The author is a Reuters Breakingviews columnist. The opinions expressed are his own.

What should the 15 global banks do now that Moody’s has cut their credit ratings? Go out and borrow money as quickly as possible is what. In times past, that might have seemed rash. After all, a debt downgrade is supposed to mean borrowing costs go up. And most of the banks affected probably don’t need the cash. But jumping back into the markets quickly is the best way to show up Moody’s.
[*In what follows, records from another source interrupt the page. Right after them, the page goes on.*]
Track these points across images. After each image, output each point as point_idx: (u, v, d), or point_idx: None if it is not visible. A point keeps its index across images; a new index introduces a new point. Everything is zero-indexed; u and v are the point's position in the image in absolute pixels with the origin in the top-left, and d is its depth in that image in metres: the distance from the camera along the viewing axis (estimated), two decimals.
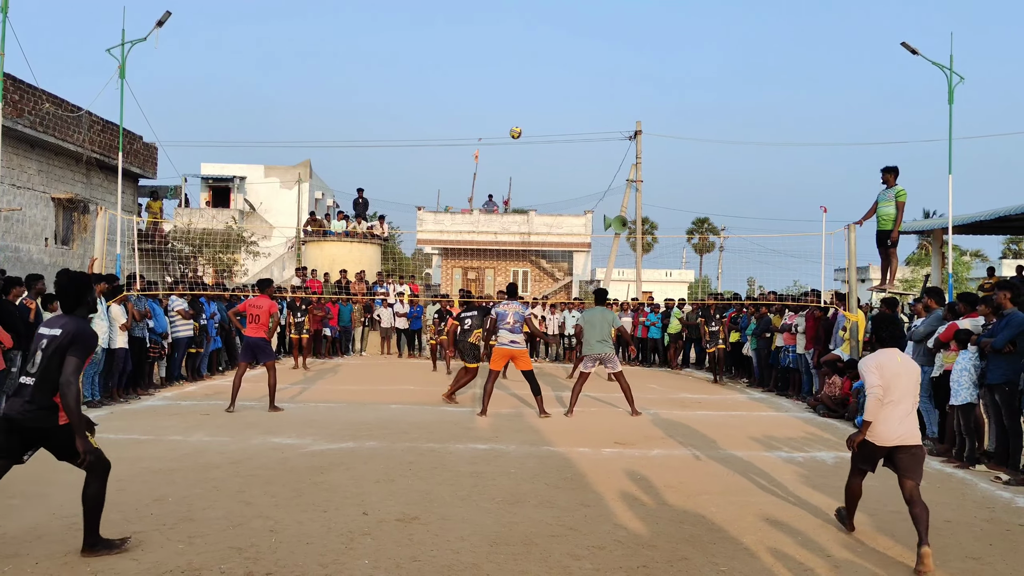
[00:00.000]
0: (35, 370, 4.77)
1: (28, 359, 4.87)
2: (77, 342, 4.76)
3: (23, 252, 19.25)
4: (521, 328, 11.40)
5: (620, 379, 11.67)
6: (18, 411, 4.73)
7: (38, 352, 4.81)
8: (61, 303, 5.01)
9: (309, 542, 5.35)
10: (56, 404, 4.76)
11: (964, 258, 42.80)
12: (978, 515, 6.56)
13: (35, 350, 4.84)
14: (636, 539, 5.63)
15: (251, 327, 11.28)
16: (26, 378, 4.79)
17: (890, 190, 12.38)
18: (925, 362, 9.61)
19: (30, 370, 4.80)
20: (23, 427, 4.74)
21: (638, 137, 27.87)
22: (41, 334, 4.89)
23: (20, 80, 18.05)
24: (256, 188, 36.24)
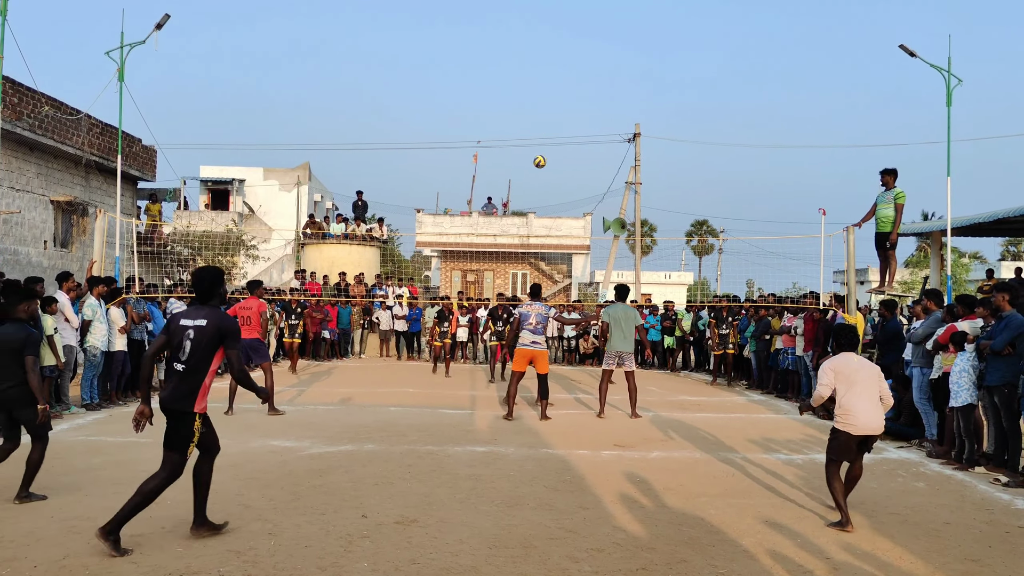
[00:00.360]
0: (185, 358, 5.21)
1: (177, 348, 5.23)
2: (228, 336, 5.27)
3: (22, 255, 19.24)
4: (544, 329, 11.40)
5: (631, 379, 11.73)
6: (167, 395, 5.20)
7: (187, 342, 5.22)
8: (197, 294, 5.42)
9: (308, 545, 5.35)
10: (195, 390, 5.21)
11: (963, 260, 42.84)
12: (977, 517, 6.56)
13: (182, 340, 5.23)
14: (635, 541, 5.62)
15: (244, 329, 11.22)
16: (177, 364, 5.23)
17: (889, 192, 12.38)
18: (924, 364, 9.61)
19: (181, 358, 5.22)
20: (167, 409, 5.19)
21: (637, 139, 27.89)
22: (185, 325, 5.26)
23: (19, 83, 18.05)
24: (255, 191, 36.23)
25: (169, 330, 5.34)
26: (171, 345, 5.30)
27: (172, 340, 5.29)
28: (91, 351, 11.15)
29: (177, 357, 5.25)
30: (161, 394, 5.26)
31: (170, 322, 5.39)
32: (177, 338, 5.27)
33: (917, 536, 5.94)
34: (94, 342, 11.13)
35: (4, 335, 6.31)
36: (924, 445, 9.57)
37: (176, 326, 5.32)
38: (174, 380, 5.23)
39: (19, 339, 6.27)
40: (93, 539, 5.30)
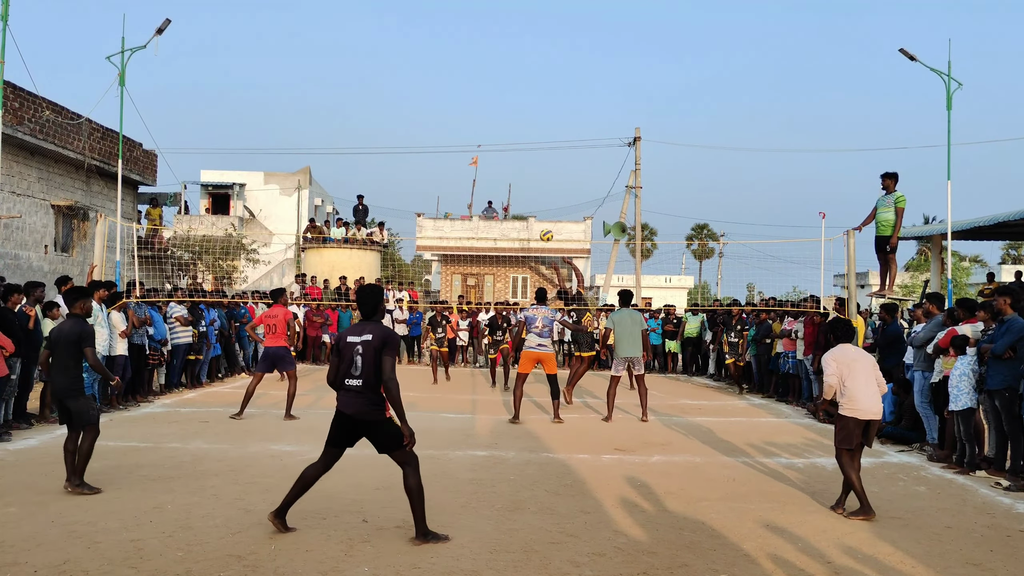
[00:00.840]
0: (359, 373, 5.50)
1: (349, 364, 5.52)
2: (388, 344, 5.50)
3: (23, 259, 19.25)
4: (550, 333, 11.51)
5: (641, 382, 11.82)
6: (355, 409, 5.51)
7: (357, 357, 5.51)
8: (362, 311, 5.75)
9: (308, 549, 5.34)
10: (382, 399, 5.50)
11: (963, 264, 42.81)
12: (979, 521, 6.55)
13: (352, 356, 5.52)
14: (636, 546, 5.62)
15: (270, 337, 11.41)
16: (352, 380, 5.52)
17: (889, 196, 12.37)
18: (925, 368, 9.60)
19: (354, 373, 5.51)
20: (357, 421, 5.53)
21: (637, 143, 27.91)
22: (352, 342, 5.56)
23: (20, 88, 18.07)
24: (256, 195, 36.25)
25: (339, 349, 5.63)
26: (342, 363, 5.56)
27: (343, 357, 5.56)
28: None
29: (350, 373, 5.52)
30: (345, 408, 5.55)
31: (338, 341, 5.69)
32: (348, 355, 5.55)
33: (918, 540, 5.93)
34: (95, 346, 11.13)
35: (64, 330, 6.84)
36: (925, 449, 9.56)
37: (344, 344, 5.60)
38: (354, 396, 5.52)
39: (75, 333, 6.78)
40: (93, 543, 5.30)
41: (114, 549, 5.23)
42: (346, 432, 5.65)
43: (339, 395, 5.60)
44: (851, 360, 6.78)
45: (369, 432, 5.60)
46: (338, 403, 5.61)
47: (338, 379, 5.59)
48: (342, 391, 5.57)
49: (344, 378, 5.55)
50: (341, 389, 5.58)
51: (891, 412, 10.61)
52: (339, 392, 5.60)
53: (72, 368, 6.79)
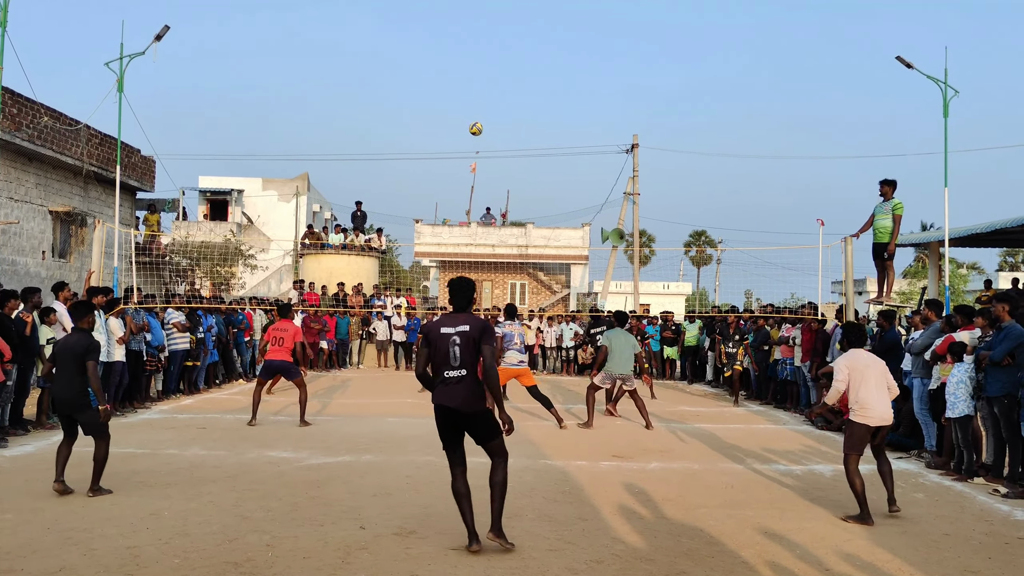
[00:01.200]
0: (458, 363, 5.43)
1: (445, 355, 5.43)
2: (486, 332, 5.48)
3: (20, 265, 19.23)
4: (524, 348, 11.81)
5: (635, 396, 11.86)
6: (459, 401, 5.41)
7: (454, 348, 5.43)
8: (456, 304, 5.66)
9: (306, 557, 5.33)
10: (483, 389, 5.50)
11: (961, 271, 42.91)
12: (977, 528, 6.54)
13: (448, 347, 5.43)
14: (634, 553, 5.61)
15: (275, 350, 11.39)
16: (451, 372, 5.44)
17: (887, 203, 12.40)
18: (924, 374, 9.60)
19: (453, 363, 5.43)
20: (461, 413, 5.43)
21: (635, 150, 27.96)
22: (446, 333, 5.47)
23: (18, 94, 18.08)
24: (254, 201, 36.26)
25: (430, 340, 5.51)
26: (436, 355, 5.47)
27: (438, 349, 5.46)
28: None
29: (448, 364, 5.44)
30: (449, 402, 5.43)
31: (429, 333, 5.55)
32: (443, 346, 5.45)
33: (916, 547, 5.93)
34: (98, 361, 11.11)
35: (69, 343, 6.98)
36: (923, 456, 9.56)
37: (438, 335, 5.49)
38: (455, 387, 5.43)
39: (82, 346, 6.88)
40: (89, 550, 5.29)
41: (110, 556, 5.22)
42: (454, 426, 5.53)
43: (440, 387, 5.48)
44: (863, 366, 6.81)
45: (470, 423, 5.51)
46: (437, 397, 5.49)
47: (433, 371, 5.51)
48: (441, 384, 5.47)
49: (443, 370, 5.45)
50: (439, 382, 5.47)
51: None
52: (437, 385, 5.50)
53: (78, 381, 6.85)
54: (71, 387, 6.84)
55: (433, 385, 5.55)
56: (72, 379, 6.83)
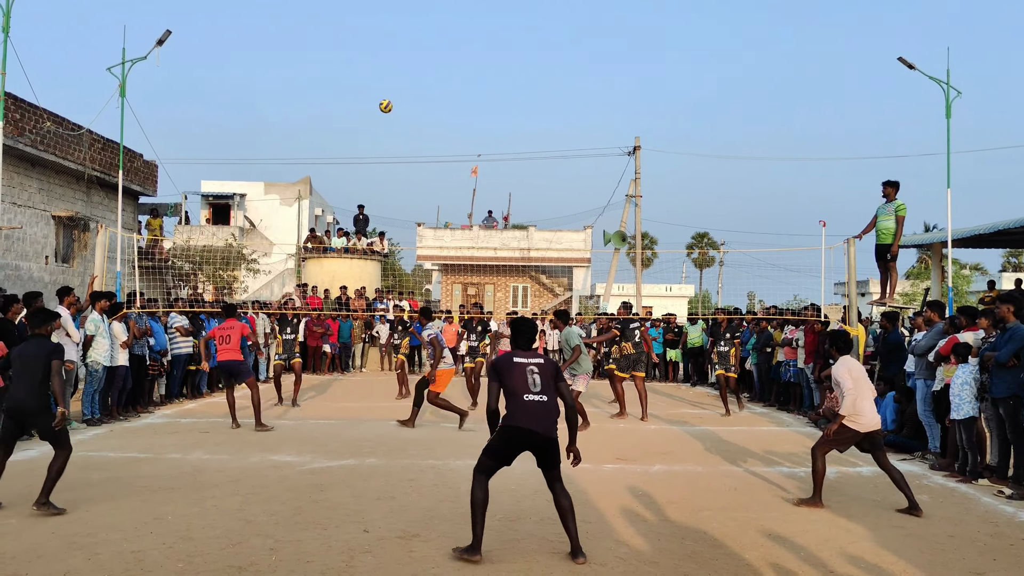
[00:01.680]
0: (539, 389, 5.53)
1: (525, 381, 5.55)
2: (559, 371, 5.74)
3: (23, 270, 19.25)
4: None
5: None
6: (545, 426, 5.48)
7: (534, 376, 5.57)
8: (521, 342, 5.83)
9: (309, 560, 5.33)
10: (558, 416, 5.57)
11: (964, 271, 42.84)
12: (981, 530, 6.53)
13: (526, 374, 5.56)
14: (638, 556, 5.60)
15: (223, 350, 11.30)
16: (533, 396, 5.51)
17: (890, 204, 12.39)
18: (927, 376, 9.58)
19: (534, 389, 5.53)
20: (540, 439, 5.49)
21: (637, 152, 27.97)
22: (522, 362, 5.63)
23: (21, 99, 18.10)
24: (256, 205, 36.29)
25: (506, 371, 5.58)
26: (516, 380, 5.54)
27: (515, 376, 5.54)
28: (93, 366, 11.14)
29: (529, 389, 5.51)
30: (531, 425, 5.46)
31: (502, 365, 5.63)
32: (520, 373, 5.55)
33: (921, 549, 5.91)
34: (96, 357, 11.13)
35: (29, 349, 6.62)
36: (927, 458, 9.54)
37: (513, 364, 5.60)
38: (541, 411, 5.49)
39: (46, 349, 6.56)
40: (93, 554, 5.29)
41: (114, 560, 5.22)
42: (519, 448, 5.57)
43: (519, 411, 5.47)
44: (860, 374, 7.09)
45: (542, 448, 5.55)
46: (519, 420, 5.46)
47: (516, 395, 5.50)
48: (524, 405, 5.47)
49: (523, 393, 5.49)
50: (522, 404, 5.47)
51: (893, 420, 10.59)
52: (519, 407, 5.47)
53: (42, 387, 6.49)
54: (34, 393, 6.45)
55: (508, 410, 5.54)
56: (35, 385, 6.44)
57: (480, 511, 5.45)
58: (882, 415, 10.76)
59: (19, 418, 6.56)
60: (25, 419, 6.56)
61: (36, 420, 6.55)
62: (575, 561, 5.34)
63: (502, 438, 5.54)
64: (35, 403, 6.48)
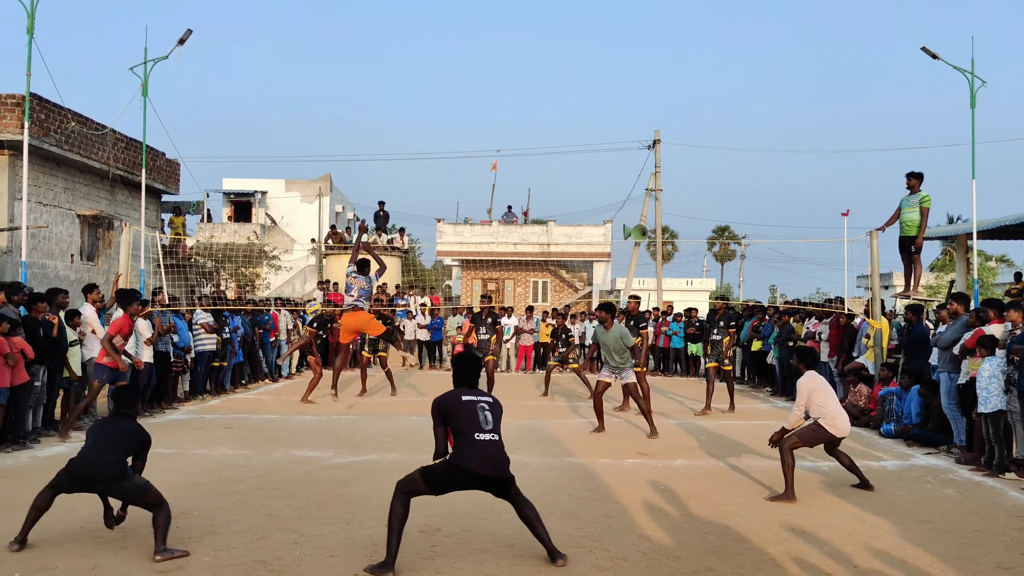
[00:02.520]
0: (490, 428, 5.28)
1: (474, 420, 5.26)
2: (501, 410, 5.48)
3: (50, 268, 19.50)
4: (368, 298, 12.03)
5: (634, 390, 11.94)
6: (494, 468, 5.21)
7: (485, 413, 5.31)
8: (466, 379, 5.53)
9: (333, 555, 5.37)
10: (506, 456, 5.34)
11: (989, 263, 42.22)
12: (1009, 524, 6.46)
13: (476, 412, 5.29)
14: (660, 550, 5.59)
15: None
16: (484, 435, 5.23)
17: (914, 195, 12.24)
18: (952, 369, 9.47)
19: (485, 427, 5.26)
20: (491, 481, 5.25)
21: (657, 146, 27.82)
22: (471, 400, 5.35)
23: (46, 99, 18.32)
24: (277, 202, 36.51)
25: (452, 410, 5.30)
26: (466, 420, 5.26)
27: (465, 415, 5.27)
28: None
29: (480, 428, 5.23)
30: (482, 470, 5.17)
31: (448, 403, 5.33)
32: (470, 412, 5.28)
33: (947, 544, 5.86)
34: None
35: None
36: (953, 452, 9.44)
37: (460, 403, 5.33)
38: (492, 451, 5.23)
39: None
40: (121, 548, 5.36)
41: (141, 554, 5.29)
42: (461, 487, 5.33)
43: (470, 452, 5.17)
44: (825, 385, 7.53)
45: (494, 487, 5.33)
46: (469, 462, 5.15)
47: (466, 434, 5.21)
48: (476, 445, 5.17)
49: (474, 432, 5.21)
50: (473, 444, 5.18)
51: (918, 414, 10.49)
52: (470, 448, 5.17)
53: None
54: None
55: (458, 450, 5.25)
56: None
57: (399, 526, 5.11)
58: (907, 409, 10.68)
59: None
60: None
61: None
62: (555, 564, 5.17)
63: (447, 474, 5.22)
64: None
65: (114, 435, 5.67)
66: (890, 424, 10.76)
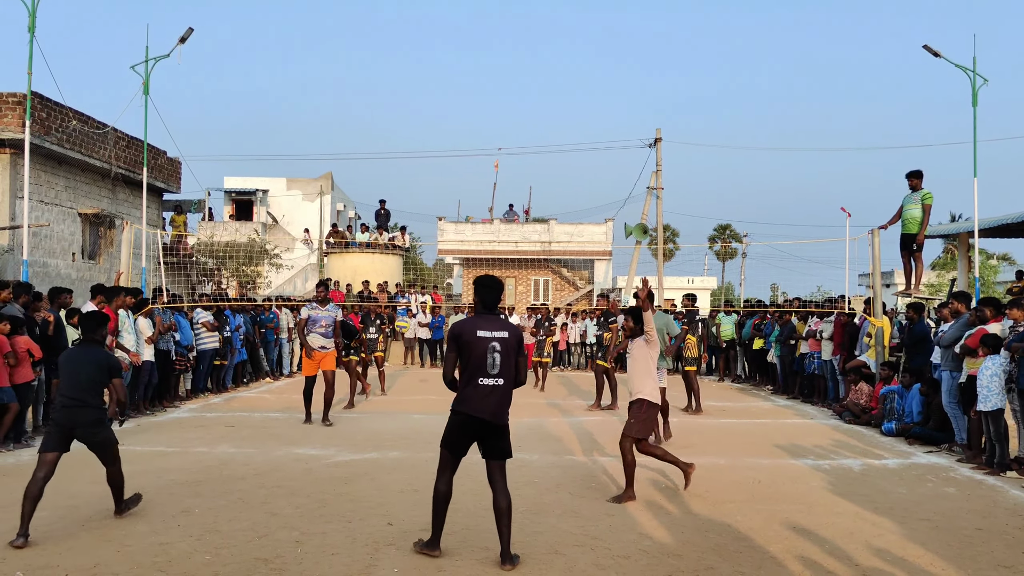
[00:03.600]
0: (497, 371, 5.09)
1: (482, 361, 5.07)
2: (522, 343, 5.28)
3: (51, 267, 19.53)
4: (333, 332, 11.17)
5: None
6: (492, 411, 5.11)
7: (495, 354, 5.07)
8: (487, 301, 5.27)
9: (335, 553, 5.37)
10: (509, 403, 5.25)
11: (991, 262, 42.19)
12: (1010, 523, 6.46)
13: (486, 352, 5.07)
14: (662, 548, 5.59)
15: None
16: (488, 380, 5.09)
17: (916, 193, 12.26)
18: (953, 367, 9.46)
19: (491, 371, 5.08)
20: (491, 426, 5.14)
21: (658, 144, 27.80)
22: (484, 336, 5.09)
23: (47, 98, 18.35)
24: (279, 201, 36.52)
25: (462, 342, 5.10)
26: (473, 358, 5.09)
27: (474, 353, 5.08)
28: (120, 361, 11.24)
29: (485, 371, 5.08)
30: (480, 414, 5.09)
31: (461, 335, 5.11)
32: (480, 350, 5.07)
33: (948, 542, 5.86)
34: (122, 353, 11.23)
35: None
36: (954, 450, 9.44)
37: (475, 338, 5.08)
38: (490, 396, 5.09)
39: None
40: (123, 546, 5.38)
41: (143, 553, 5.30)
42: (471, 437, 5.21)
43: (468, 395, 5.10)
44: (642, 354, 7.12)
45: (492, 435, 5.18)
46: (465, 405, 5.11)
47: (472, 376, 5.07)
48: (478, 390, 5.07)
49: (479, 377, 5.06)
50: (476, 388, 5.08)
51: (919, 413, 10.49)
52: (467, 391, 5.11)
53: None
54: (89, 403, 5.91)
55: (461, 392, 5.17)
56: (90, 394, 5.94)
57: (442, 506, 5.21)
58: (908, 407, 10.67)
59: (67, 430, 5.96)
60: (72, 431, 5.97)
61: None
62: (502, 567, 5.06)
63: (452, 426, 5.21)
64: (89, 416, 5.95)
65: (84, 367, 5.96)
66: (891, 422, 10.76)
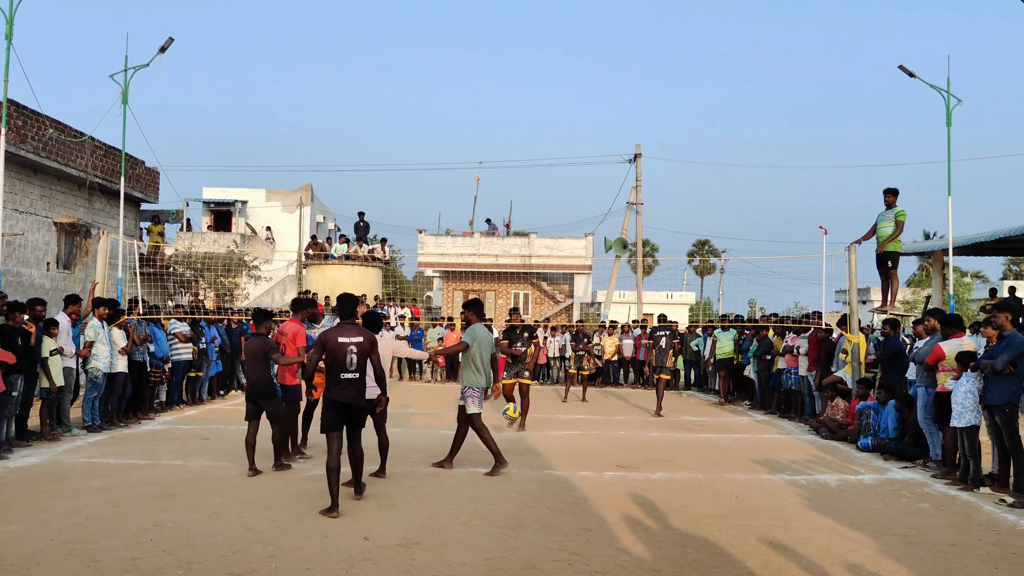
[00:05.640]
0: (353, 368, 6.89)
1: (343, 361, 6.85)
2: (374, 346, 7.10)
3: (25, 277, 19.28)
4: None
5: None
6: (352, 398, 6.95)
7: (354, 355, 6.88)
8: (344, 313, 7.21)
9: (310, 567, 5.32)
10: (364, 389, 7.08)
11: (965, 279, 42.77)
12: (983, 538, 6.51)
13: (345, 354, 6.85)
14: (639, 563, 5.59)
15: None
16: (347, 375, 6.87)
17: (890, 211, 12.44)
18: (928, 383, 9.54)
19: (350, 368, 6.87)
20: (352, 407, 6.98)
21: (638, 160, 28.01)
22: (344, 342, 6.87)
23: (24, 106, 18.17)
24: (258, 212, 36.33)
25: (328, 348, 6.87)
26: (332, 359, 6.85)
27: (337, 355, 6.86)
28: (93, 372, 11.11)
29: (345, 368, 6.86)
30: (344, 399, 6.88)
31: (328, 342, 6.86)
32: (340, 354, 6.86)
33: (923, 558, 5.90)
34: (96, 363, 11.10)
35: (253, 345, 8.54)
36: (929, 466, 9.52)
37: (336, 344, 6.86)
38: (352, 387, 6.91)
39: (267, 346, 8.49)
40: (93, 561, 5.29)
41: (114, 567, 5.21)
42: (343, 415, 6.95)
43: (336, 386, 6.85)
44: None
45: (354, 413, 7.03)
46: (336, 395, 6.85)
47: (334, 372, 6.84)
48: (340, 383, 6.85)
49: (340, 372, 6.84)
50: (338, 381, 6.85)
51: (894, 428, 10.57)
52: (336, 384, 6.85)
53: (264, 373, 8.40)
54: (261, 380, 8.40)
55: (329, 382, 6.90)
56: (259, 372, 8.36)
57: (335, 476, 6.74)
58: (883, 423, 10.76)
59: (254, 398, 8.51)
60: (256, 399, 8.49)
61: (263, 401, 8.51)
62: (355, 497, 7.11)
63: (328, 410, 6.93)
64: (263, 388, 8.49)
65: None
66: (867, 438, 10.84)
For starters, the rating agency is pretty late to the party, despite the nail-biting attention given its decision. Rivals Fitch and Standard & Poor’s concluded their reviews last year. Bondholders, however, took action long before that: they’re demanding higher interest rates from virtually all large financial institutions before lending to them. Morgan Stanley, for example, is paying about 3.9 percentage points above U.S. Treasuries for five-year paper, far more than before the crisis.   And that’s after banks were forced to restructure their balance sheets to reduce risks. Leverage is down and common equity is up. Meanwhile, most have already addressed other weak points exposed by the crisis. There’s much less reliance on commercial paper, at least among U.S. banks. Morgan Stanley, Goldman Sachs and Bank of America have none, for example. And many have removed any linkage of repo funding to ratings.   Even where the actions by Moody’s might have an effect, only the woefully unprepared should feel much pain. Morgan Stanley, for example, will have to post as much as $6.7 billion in extra collateral after its two-notch downgrade left it at Baa1. With almost $180 billion in excess liquidity, that’s hardly a problem. Like its peers, it also means the bank isn’t desperate to raise more cash. What’s more, Morgan Stanley has spent the time since Moody’s announced its review in February restructuring or renegotiating most of the derivatives contracts that could be hit by the downgrade.

Even the surprises from Moody’s look manageable. Credit Suisse was whacked by three notches, though still remains a solid A-rated credit. So, what better way to shrug off the news than to head into the market and sell some bonds?